Copy out every line below word for word, omitting the pictures.

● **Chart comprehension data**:

◇ ◇ ◇ ◇ ◇

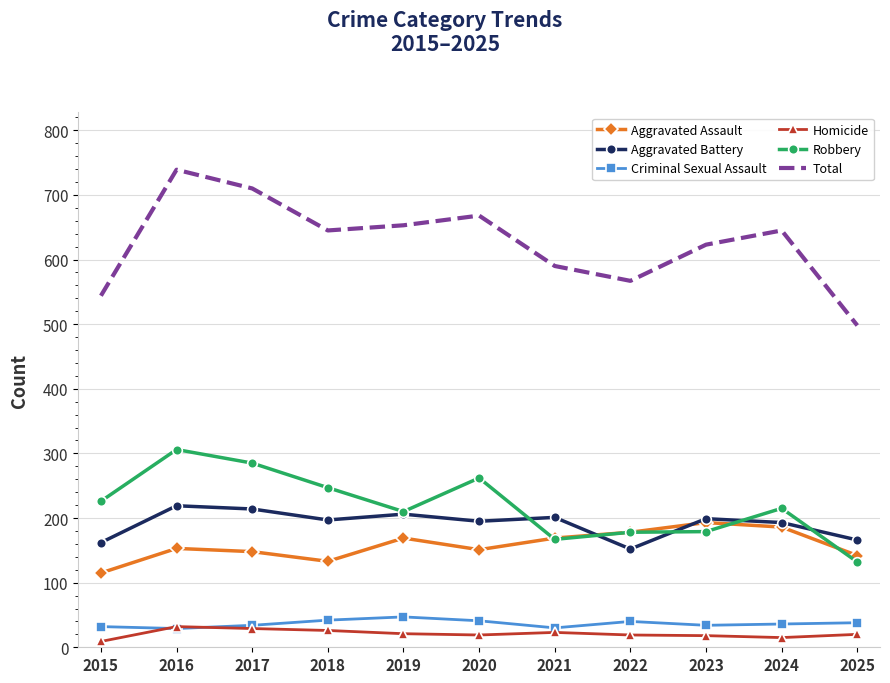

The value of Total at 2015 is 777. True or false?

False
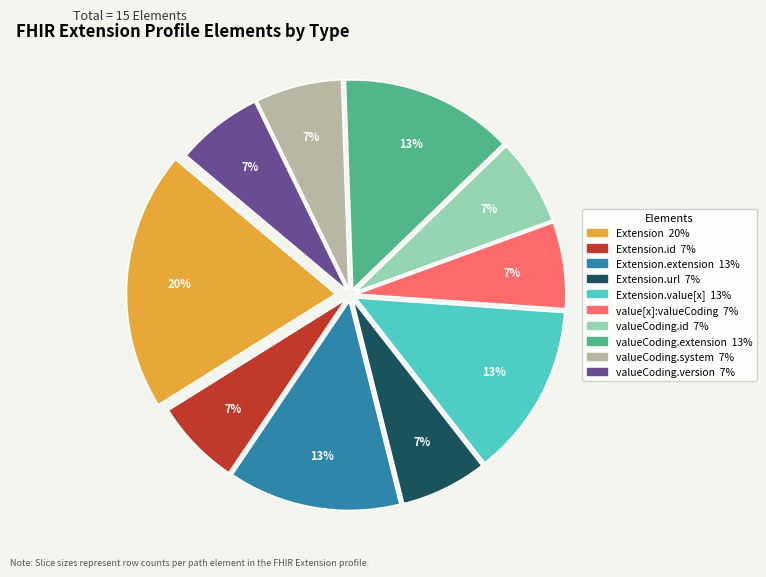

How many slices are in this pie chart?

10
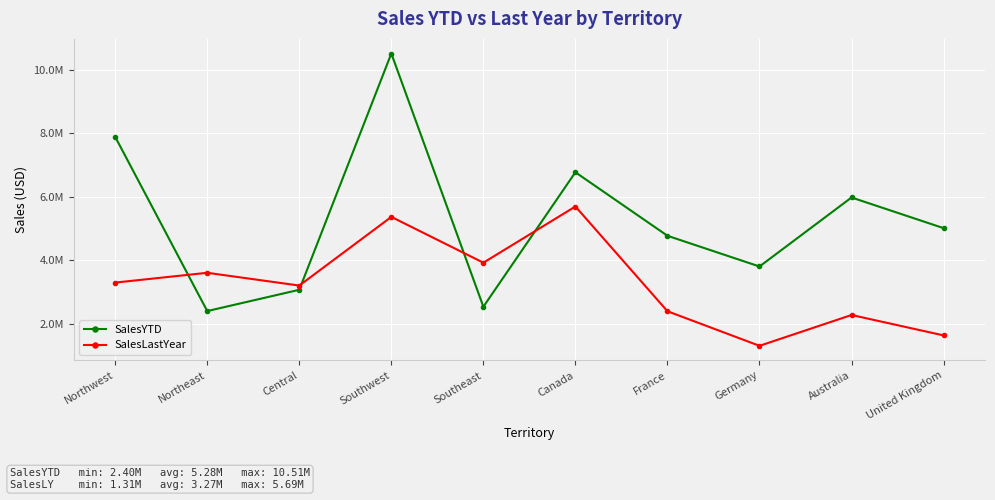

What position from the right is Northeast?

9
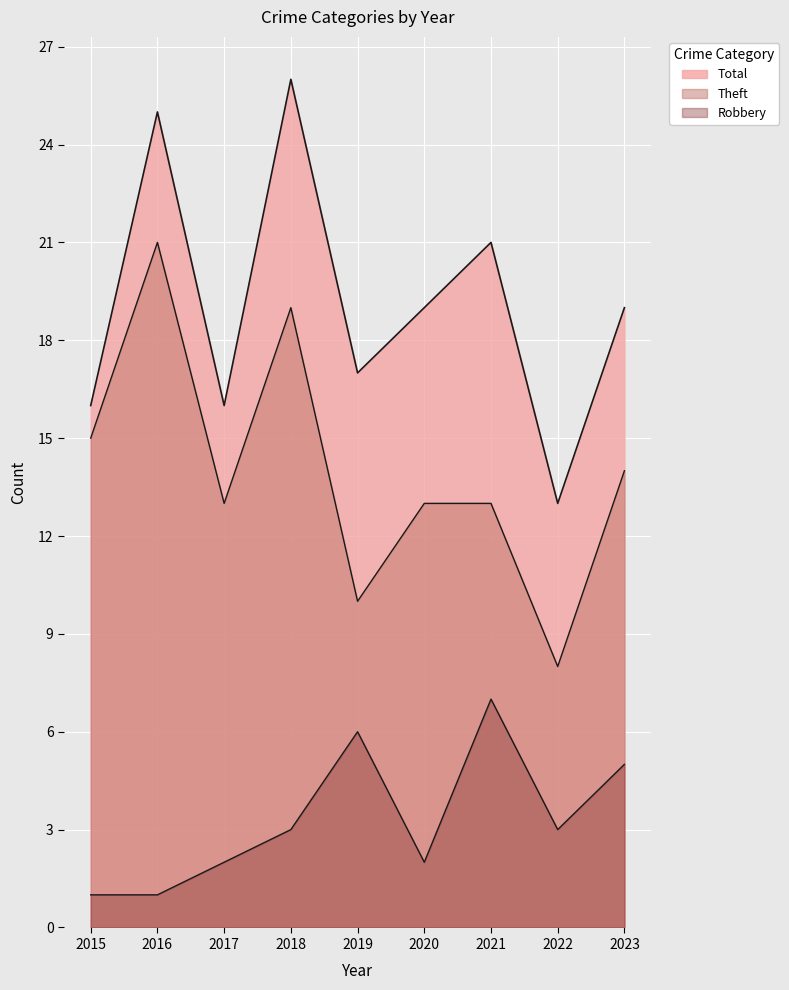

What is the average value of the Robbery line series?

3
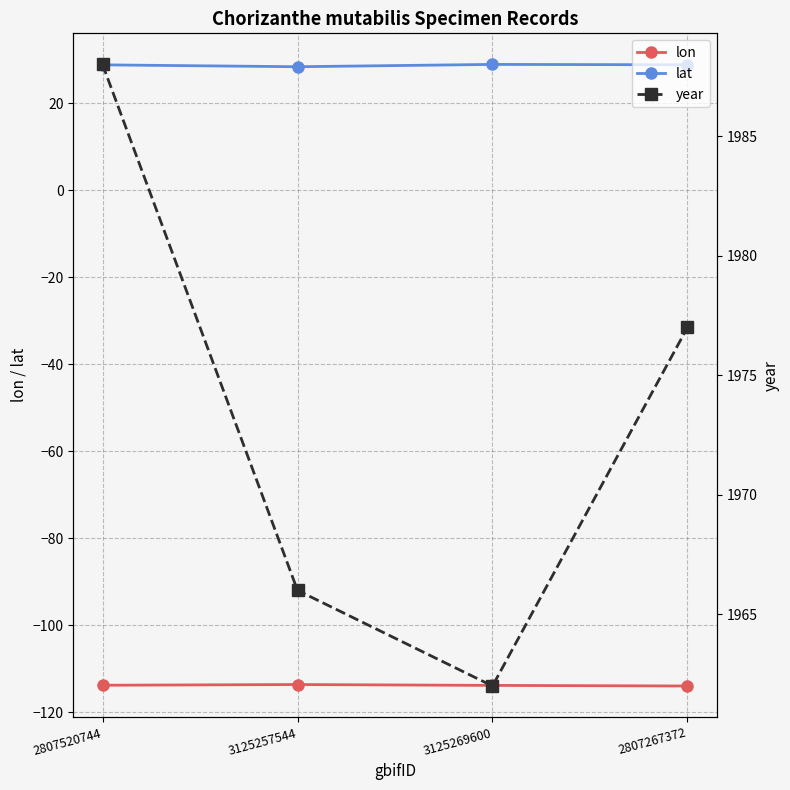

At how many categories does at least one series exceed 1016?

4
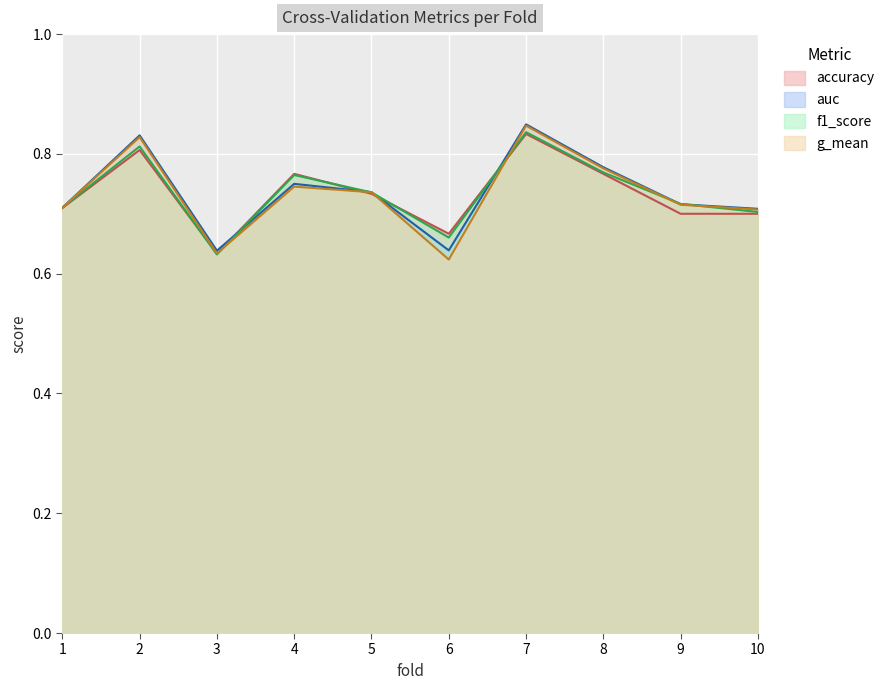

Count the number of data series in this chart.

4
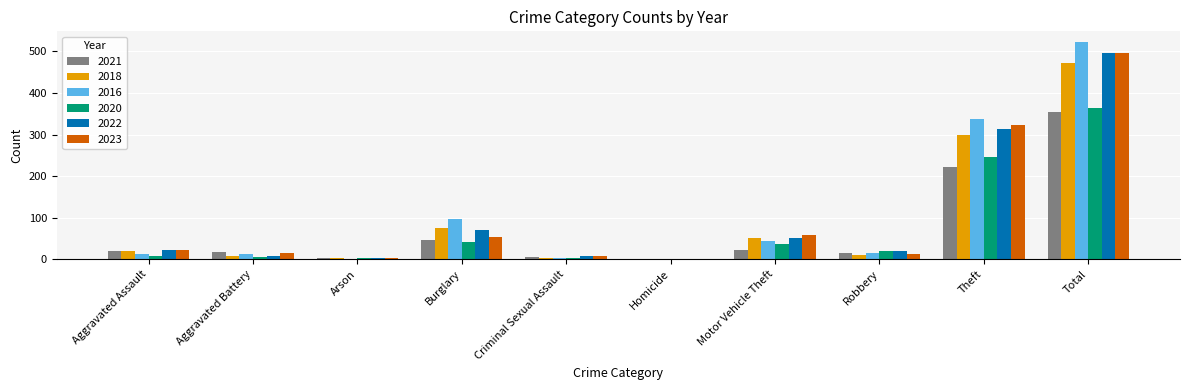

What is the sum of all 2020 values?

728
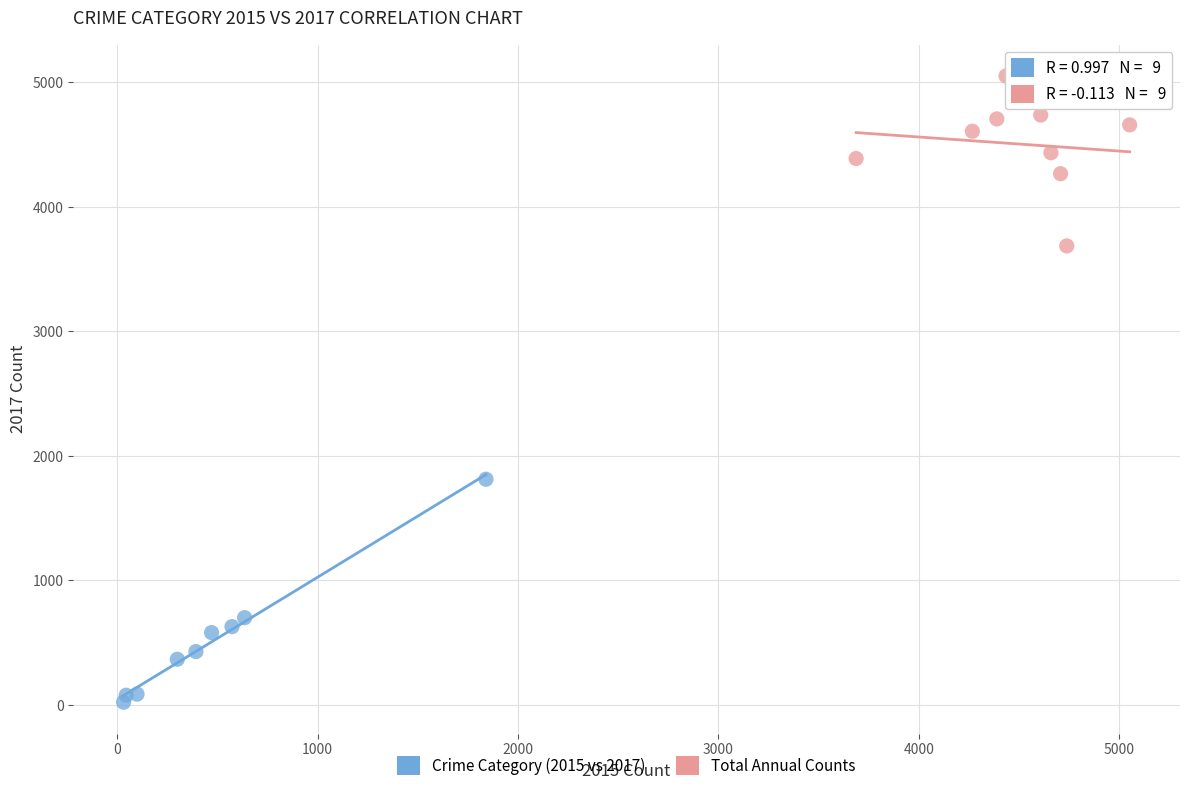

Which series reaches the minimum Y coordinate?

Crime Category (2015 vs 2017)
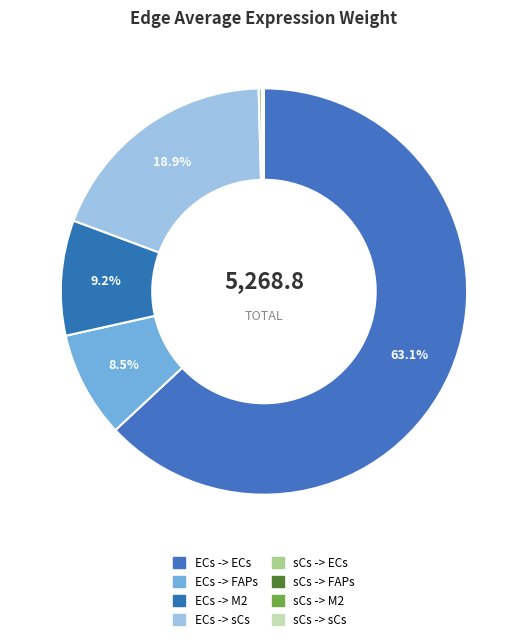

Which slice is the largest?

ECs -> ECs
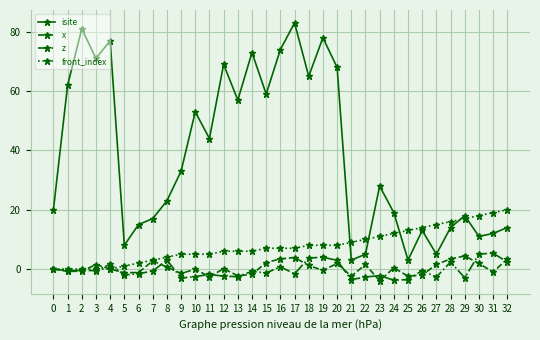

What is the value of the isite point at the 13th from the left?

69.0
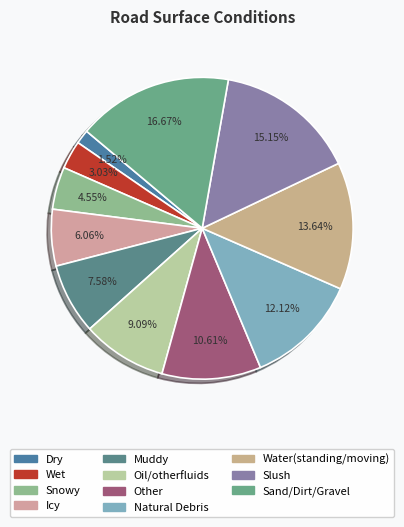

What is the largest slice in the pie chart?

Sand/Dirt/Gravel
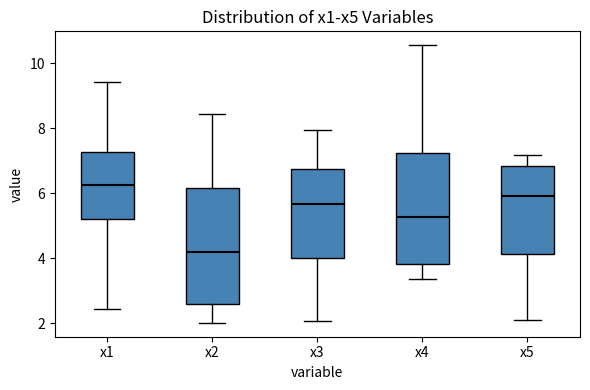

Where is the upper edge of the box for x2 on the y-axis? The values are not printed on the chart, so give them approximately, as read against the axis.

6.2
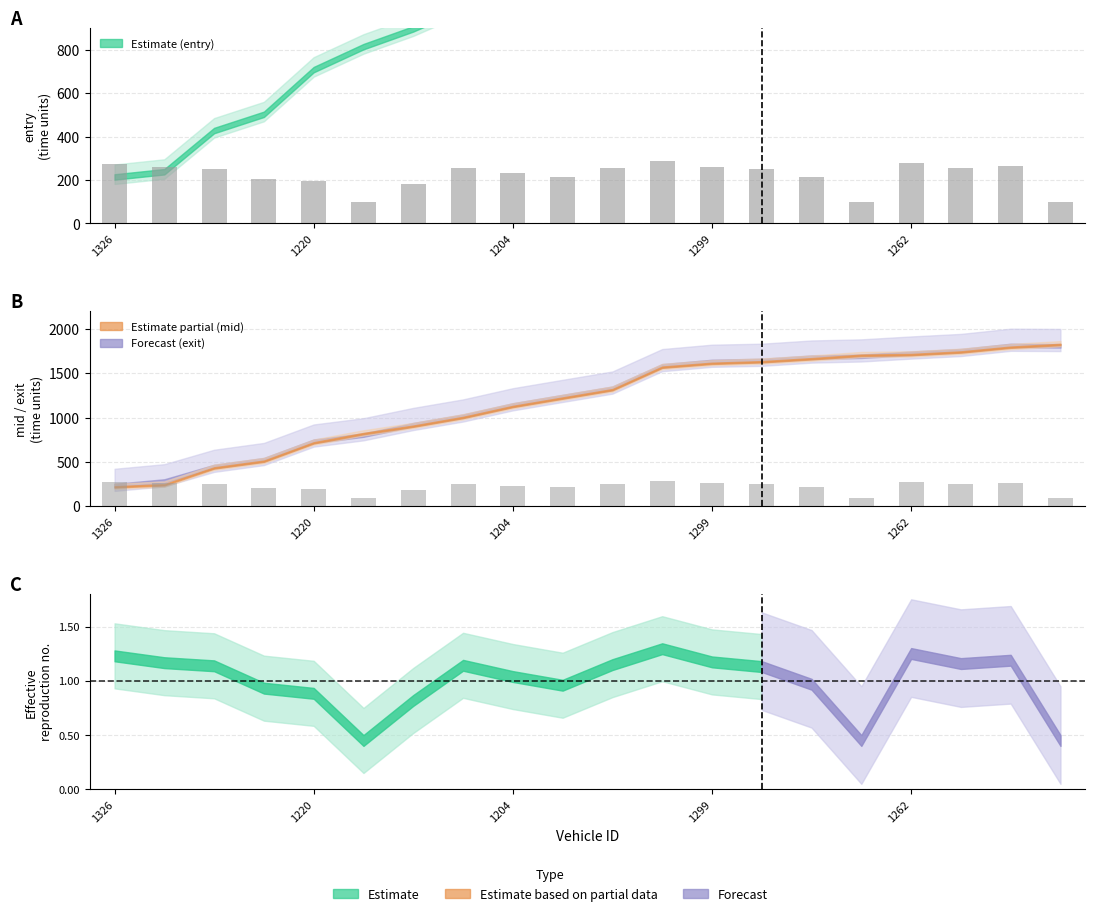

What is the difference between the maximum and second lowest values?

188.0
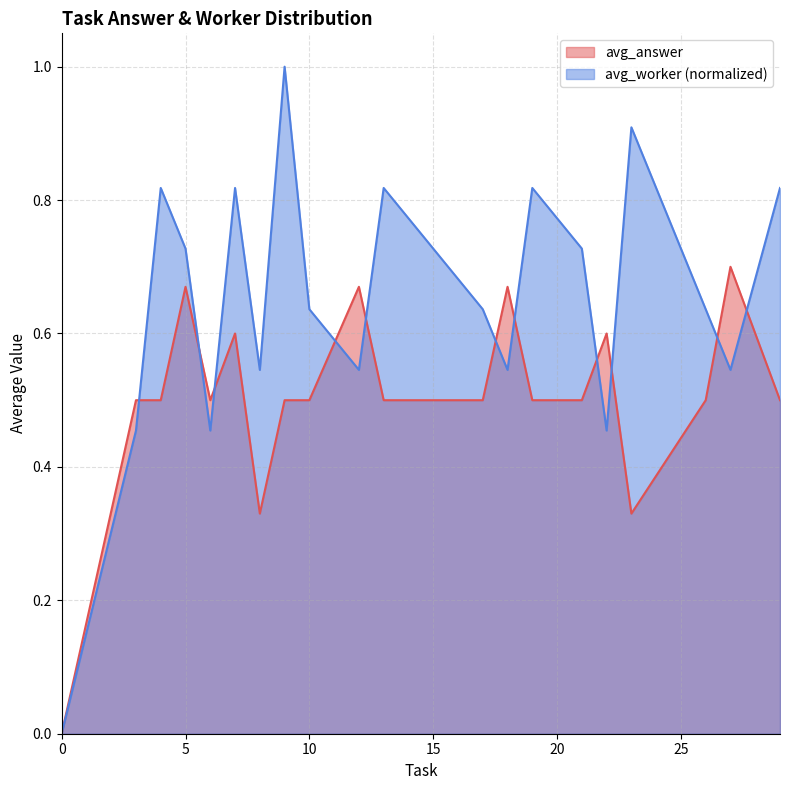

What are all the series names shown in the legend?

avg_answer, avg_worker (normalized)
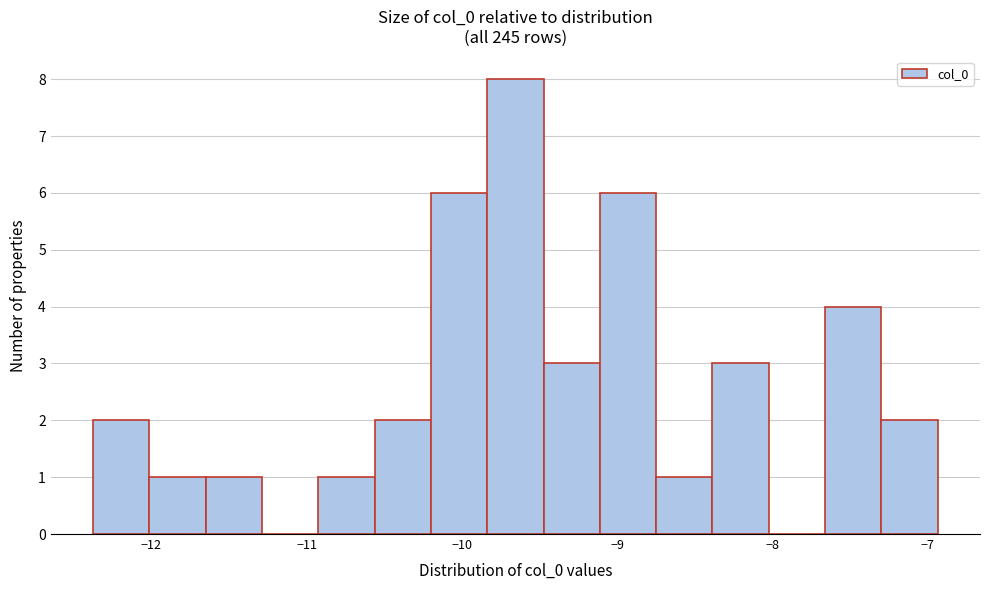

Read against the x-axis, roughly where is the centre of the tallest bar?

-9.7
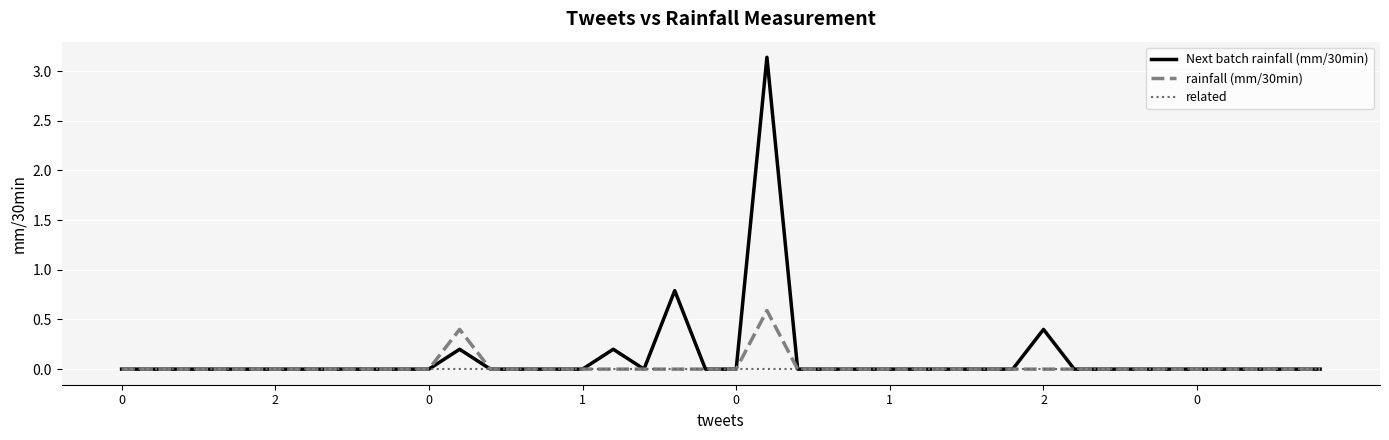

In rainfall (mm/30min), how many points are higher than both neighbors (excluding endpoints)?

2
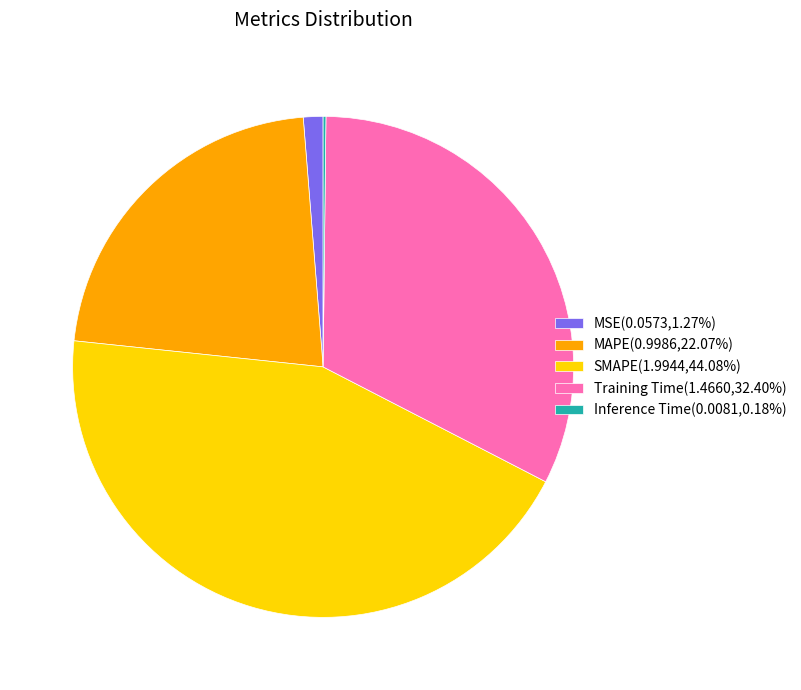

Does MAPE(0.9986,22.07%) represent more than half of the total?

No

◇ ◇ ◇ ◇ ◇

● **RESPONSE AREA**:
The value of Total at 2015 is 777. True or false?

False

How many slices are in this pie chart?

10

What position from the right is Northeast?

9

What is the average value of the Robbery line series?

3

At how many categories does at least one series exceed 1016?

4

Count the number of data series in this chart.

4

What is the sum of all 2020 values?

728

Which series reaches the minimum Y coordinate?

Crime Category (2015 vs 2017)

Which slice is the largest?

ECs -> ECs

What is the value of the isite point at the 13th from the left?

69.0

What is the largest slice in the pie chart?

Sand/Dirt/Gravel

Where is the upper edge of the box for x2 on the y-axis? The values are not printed on the chart, so give them approximately, as read against the axis.

6.2

What is the difference between the maximum and second lowest values?

188.0

What are all the series names shown in the legend?

avg_answer, avg_worker (normalized)

Read against the x-axis, roughly where is the centre of the tallest bar?

-9.7

In rainfall (mm/30min), how many points are higher than both neighbors (excluding endpoints)?

2

Does MAPE(0.9986,22.07%) represent more than half of the total?

No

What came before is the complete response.